US Airways and AA: Domestic Routes
When US Airways and American Airlines merge, there will be a great deal of talk about synergies and how they are complementary. And if it isn’t about that, it will be people talking about how they aren’t complementary and that this is a shotgun wedding. Everyone will be critic and that includes me.
So I’m going to do it now.
I have actually liked the idea of an AA / US Airways merger for a while. I do see US Airways bolstering AA’s domestic network in certain areas. What I never liked was the idea of an AA executive running the show because the first thing that would be done is a shutdown Phoenix and probably Charlotte, NC, too. That’s what American Airlines executives do when they merge an airline.
Many will see Phoenix get drawn down into insignificance in this merger because of AA’s focus on Los Angeles. I disagree. I think you’ll see a distribution of flights and the network between the two cities. I think Los Angeles will be used for a West Coast gateway to the Pacific and Asia but I think Phoenix will continue to be used to focus domestic connecting traffic in the Western United States. It’s a more practical hub to use for that. Los Angeles and particularly LAX is not the airport to use for that kind of thing. You use LAX to connect traffic in California and to foreign destinations.
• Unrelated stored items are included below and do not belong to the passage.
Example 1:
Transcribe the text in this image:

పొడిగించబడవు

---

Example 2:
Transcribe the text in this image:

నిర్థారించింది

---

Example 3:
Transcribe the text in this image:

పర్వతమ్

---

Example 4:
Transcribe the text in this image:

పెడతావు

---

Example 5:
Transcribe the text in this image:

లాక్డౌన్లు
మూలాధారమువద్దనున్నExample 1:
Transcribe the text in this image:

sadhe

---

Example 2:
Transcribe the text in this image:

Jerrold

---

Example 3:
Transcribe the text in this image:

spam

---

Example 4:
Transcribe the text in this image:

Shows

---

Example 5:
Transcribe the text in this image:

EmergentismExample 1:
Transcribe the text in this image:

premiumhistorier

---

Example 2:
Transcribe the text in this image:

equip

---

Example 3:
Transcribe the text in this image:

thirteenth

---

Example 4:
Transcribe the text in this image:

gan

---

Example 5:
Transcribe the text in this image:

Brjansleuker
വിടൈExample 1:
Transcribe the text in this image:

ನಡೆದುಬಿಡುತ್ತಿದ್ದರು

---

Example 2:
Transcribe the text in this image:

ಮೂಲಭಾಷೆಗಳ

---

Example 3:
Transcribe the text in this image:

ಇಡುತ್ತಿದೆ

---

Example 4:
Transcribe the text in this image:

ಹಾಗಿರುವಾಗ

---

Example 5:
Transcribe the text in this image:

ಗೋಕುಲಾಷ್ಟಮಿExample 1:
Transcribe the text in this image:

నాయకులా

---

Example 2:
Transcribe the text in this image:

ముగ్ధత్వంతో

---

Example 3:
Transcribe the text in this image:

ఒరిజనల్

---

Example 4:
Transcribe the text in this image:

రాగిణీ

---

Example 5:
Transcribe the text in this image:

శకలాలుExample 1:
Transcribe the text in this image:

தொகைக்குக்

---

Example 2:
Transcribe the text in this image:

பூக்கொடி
You don’t use it to connect traffic to Tuscon. Bottom line: I think both remain hubs.
Dallas and Chicago stay right where they are. They probably add some flights but nothing really changes in a big way.
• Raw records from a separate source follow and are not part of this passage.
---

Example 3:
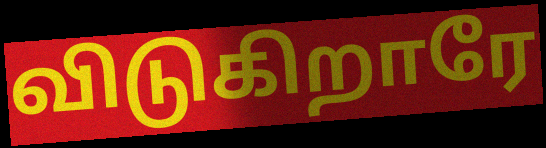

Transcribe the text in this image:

விடுகிறாரே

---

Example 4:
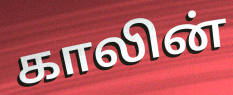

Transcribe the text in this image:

காலின்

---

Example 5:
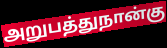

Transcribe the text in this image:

அறுபத்துநான்குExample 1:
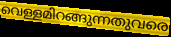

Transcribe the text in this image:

വെള്ളമിറങ്ങുന്നതുവരെ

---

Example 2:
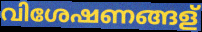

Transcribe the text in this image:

വിശേഷണങ്ങള്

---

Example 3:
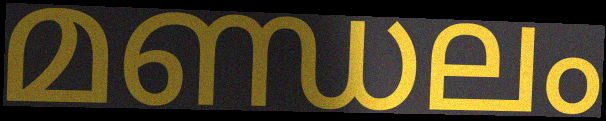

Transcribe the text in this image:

മണ്ഡലം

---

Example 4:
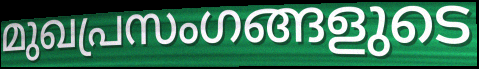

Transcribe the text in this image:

മുഖപ്രസംഗങ്ങളുടെ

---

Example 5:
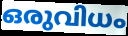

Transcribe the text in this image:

ഒരുവിധംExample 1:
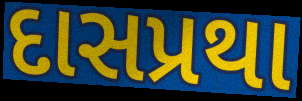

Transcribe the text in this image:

દાસપ્રથા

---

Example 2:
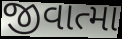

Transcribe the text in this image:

જીવાત્મા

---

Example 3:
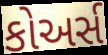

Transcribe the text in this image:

કોઅર્સ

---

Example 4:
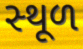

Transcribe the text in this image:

સ્‍થૂળ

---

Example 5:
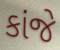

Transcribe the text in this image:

કાંજેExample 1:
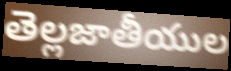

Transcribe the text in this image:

తెల్లజాతీయుల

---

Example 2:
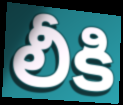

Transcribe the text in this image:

లీకి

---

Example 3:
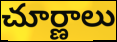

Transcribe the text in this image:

చూర్ణాలు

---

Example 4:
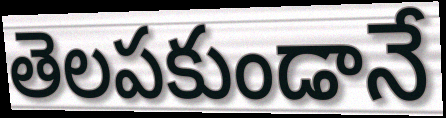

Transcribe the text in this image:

తెలపకుండానే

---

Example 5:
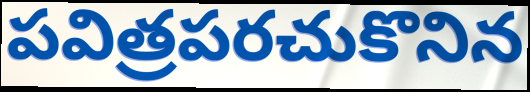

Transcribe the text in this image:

Charlotte, North Carolina stays. It fits much better into the Southeast United States as a connecting hub than Miami. Miami is a miserable place to connect to anything but the Caribbean & South America. Charlotte is a great place to connect to cities all over the Southeast and will help AA bracket both Delta and Southwest Airlines in that area.
Philadelphia will remain a hub and may see more traffic connecting there for foreign destinations. New York is a miserable place to connect for anything including foreign destinations. Philadelphia will remain a strong domestic city and we may well see some expansion of flights to and from this city from AA strongholds.
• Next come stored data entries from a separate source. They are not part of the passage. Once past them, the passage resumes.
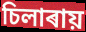
চিলাৰায়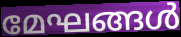
മേഘങ്ങൾ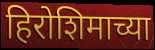
हिरोशिमाच्या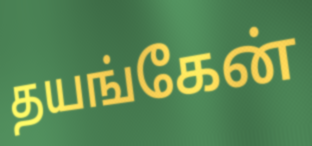
தயங்கேன்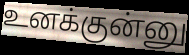
உனக்குன்னுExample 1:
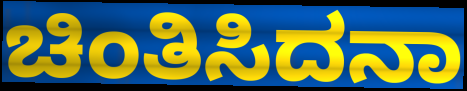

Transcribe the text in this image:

ಚಿಂತಿಸಿದನಾ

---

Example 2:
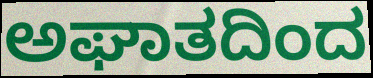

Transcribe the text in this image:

ಅಘಾತದಿಂದ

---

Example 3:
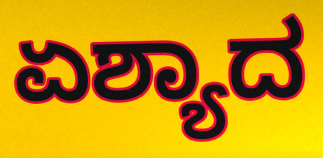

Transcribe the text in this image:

ಏಶ್ಯಾದ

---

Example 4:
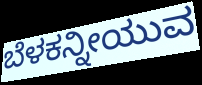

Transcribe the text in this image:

ಬೆಳಕನ್ನೀಯುವ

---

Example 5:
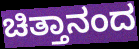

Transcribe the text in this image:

ಚಿತ್ತಾನಂದ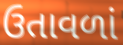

New York City remains much as it is with some increased network feed to AA flights to Europe and foreign destinations. The new airline isn’t going to cede ground even more in this city and it has an obligation to work to feed its Oneworld partners there.
Miami is named as an AA hub. It’s really more a gateway city just like LAX and New York City are. Miami will neither increase nor decrease in importance. I expect more domestic feed to Miami to connect to foreign destinations but that’s it.
There isn’t really much route overlap between the two airlines. There isn’t much consolidation to see from this merger. This will be about redistributing resources to maximize revenue opportunities and domestic routes will get shifted around and replanned around new opportunities.